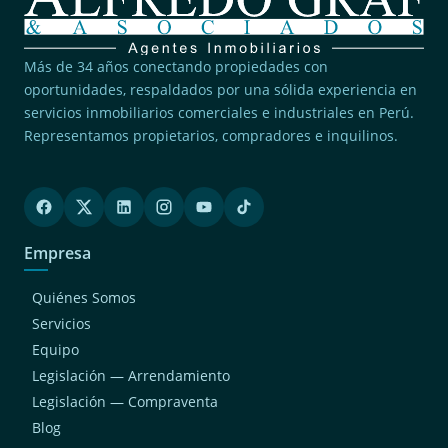
Más de 34 años conectando propiedades con
oportunidades, respaldados por una sólida experiencia en
servicios inmobiliarios comerciales e industriales en Perú.
Representamos propietarios, compradores e inquilinos.
Empresa
Quiénes Somos
Servicios
Equipo
Legislación — Arrendamiento
Legislación — Compraventa
Blog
________________________
» Action item:
Reproduce the text of all the entries above word for word, leaving out the pictures.

» Solution to the problem:
Más de 34 años conectando propiedades con
oportunidades, respaldados por una sólida experiencia en
servicios inmobiliarios comerciales e industriales en Perú.
Representamos propietarios, compradores e inquilinos.
Empresa
Quiénes Somos
Servicios
Equipo
Legislación — Arrendamiento
Legislación — Compraventa
Blog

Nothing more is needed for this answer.